[Document passage]
:::::

But it’s strange. When you ask people who’s happy in their marriages, a lot more women say they’re unhappy in marriages than men do.
It’s worth pondering whether men are happy because they’re married or married because they’re happy. And the surveys don’t necessarily tell us what’s going on in the marriage. These responses could be just a reflection of what women expect and think they have a right to.
You may be right. Perhaps women expect more out of marriages than men do.
So what do you think of this constant harangue about patriarchy, patriarchy, patriarchy?
The whole question of patriarchy has gotten out of hand. Naomi Wolf came out with that ridiculous book The Beauty Myth, in which she basically blamed men and the entire advertising industry for the fact that women had to remain beautiful and thin all their lives. But for millions of years, men have been attracted to women who look youthful. That was an evolutionarily adaptive response on men’s part because clear eyes, white teeth, smooth skin, a youthful appearance indicated that the woman was more likely to have fresher eggs and more likely to bear more viable young. As a result, men forever have been attracted to women who look healthy and young. If the New York City advertising, cosmetic and clothing industries fell into the Hudson River tomorrow morning, women would re-create them, because the female human animal instinctively seeks to look youthful, healthy and attractive. Now that has nothing to do with patriarchy.
What do you think of what’s being said these days about matriarchy?
If we’re defining matriarchy as “female rule,” there’s never been such a thing. There’s no archaeological evidence of one. There’s no question that there are living cultures in which there are female goddesses, fertility cults and so on. But even in those societies the vast majority of ranked positions are held by men. So we have no evidence of a matriarchy anywhere in the past or anywhere on earth today.
What spawned this desire to believe in matriarchy?
My guess is that it was a feminist attempt to balance the issue of women, men and power. But even though there’s never been any evidence of a matriarchy, there’s a solid kernel of truth to this feminist plea: for millions of years in hunting-gathering societies there was relative equality between the sexes. Had they said that, instead of saying that we came from a primitive matriarchy, they would have been correct.
I want to suggest that what you just said about the feminists being partially right is also partially wrong…
Oh, it’s quite wrong.

:::::

[Required tasks]
1. Which book by Naomi Wolf does the interview mention?
2. Extract every line of the listing that contains the string "Theft".
The listing that follows has no connection to the interview.

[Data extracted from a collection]
:::::

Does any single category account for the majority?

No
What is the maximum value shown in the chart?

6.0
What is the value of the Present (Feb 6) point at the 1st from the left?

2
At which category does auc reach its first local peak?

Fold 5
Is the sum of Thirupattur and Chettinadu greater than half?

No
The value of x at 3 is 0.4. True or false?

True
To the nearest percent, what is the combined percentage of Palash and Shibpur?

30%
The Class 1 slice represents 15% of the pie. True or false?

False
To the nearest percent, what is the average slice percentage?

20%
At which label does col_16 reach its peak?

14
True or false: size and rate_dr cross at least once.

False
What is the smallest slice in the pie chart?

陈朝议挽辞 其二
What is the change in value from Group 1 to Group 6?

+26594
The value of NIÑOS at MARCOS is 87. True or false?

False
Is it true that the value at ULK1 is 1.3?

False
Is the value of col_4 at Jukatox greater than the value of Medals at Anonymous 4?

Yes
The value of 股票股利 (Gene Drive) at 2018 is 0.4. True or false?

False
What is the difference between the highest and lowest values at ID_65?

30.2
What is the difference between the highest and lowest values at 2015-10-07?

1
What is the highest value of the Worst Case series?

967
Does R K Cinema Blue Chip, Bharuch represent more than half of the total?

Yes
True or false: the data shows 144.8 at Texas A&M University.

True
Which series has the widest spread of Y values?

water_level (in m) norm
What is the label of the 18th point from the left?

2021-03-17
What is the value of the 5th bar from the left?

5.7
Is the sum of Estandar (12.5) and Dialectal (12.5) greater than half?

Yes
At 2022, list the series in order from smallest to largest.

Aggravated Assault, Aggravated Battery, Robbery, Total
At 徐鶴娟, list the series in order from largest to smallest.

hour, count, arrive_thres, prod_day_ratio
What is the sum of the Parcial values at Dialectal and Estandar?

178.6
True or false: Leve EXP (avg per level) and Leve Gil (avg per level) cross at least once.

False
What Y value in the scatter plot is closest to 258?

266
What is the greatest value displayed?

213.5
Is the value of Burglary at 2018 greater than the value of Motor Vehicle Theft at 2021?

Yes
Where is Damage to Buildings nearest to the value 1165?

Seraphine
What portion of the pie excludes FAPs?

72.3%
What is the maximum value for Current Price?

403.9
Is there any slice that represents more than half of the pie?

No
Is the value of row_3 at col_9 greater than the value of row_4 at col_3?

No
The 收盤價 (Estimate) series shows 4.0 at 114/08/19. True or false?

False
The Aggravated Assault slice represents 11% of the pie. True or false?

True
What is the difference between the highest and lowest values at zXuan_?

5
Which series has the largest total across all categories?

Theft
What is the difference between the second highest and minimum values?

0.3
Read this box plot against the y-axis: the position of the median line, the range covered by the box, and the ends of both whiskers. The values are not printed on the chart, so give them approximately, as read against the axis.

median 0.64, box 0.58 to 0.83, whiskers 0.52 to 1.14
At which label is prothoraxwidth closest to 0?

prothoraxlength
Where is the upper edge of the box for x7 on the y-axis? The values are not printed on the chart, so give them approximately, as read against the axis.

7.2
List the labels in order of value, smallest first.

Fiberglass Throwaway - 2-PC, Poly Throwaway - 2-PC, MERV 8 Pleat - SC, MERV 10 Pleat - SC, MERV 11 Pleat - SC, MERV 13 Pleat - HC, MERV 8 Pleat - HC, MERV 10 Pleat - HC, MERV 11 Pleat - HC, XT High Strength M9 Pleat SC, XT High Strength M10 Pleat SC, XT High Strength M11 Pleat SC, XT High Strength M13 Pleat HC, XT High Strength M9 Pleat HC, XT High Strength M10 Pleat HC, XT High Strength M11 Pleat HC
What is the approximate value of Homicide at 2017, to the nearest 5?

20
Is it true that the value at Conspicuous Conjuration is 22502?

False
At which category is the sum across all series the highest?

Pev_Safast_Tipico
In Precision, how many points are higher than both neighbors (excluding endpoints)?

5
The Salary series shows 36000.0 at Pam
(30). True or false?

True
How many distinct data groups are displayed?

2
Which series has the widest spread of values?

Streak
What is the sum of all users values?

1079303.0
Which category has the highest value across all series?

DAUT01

:::::

[Written responses]
1. The Beauty Myth

2.
Is the value of Burglary at 2018 greater than the value of Motor Vehicle Theft at 2021?
Theft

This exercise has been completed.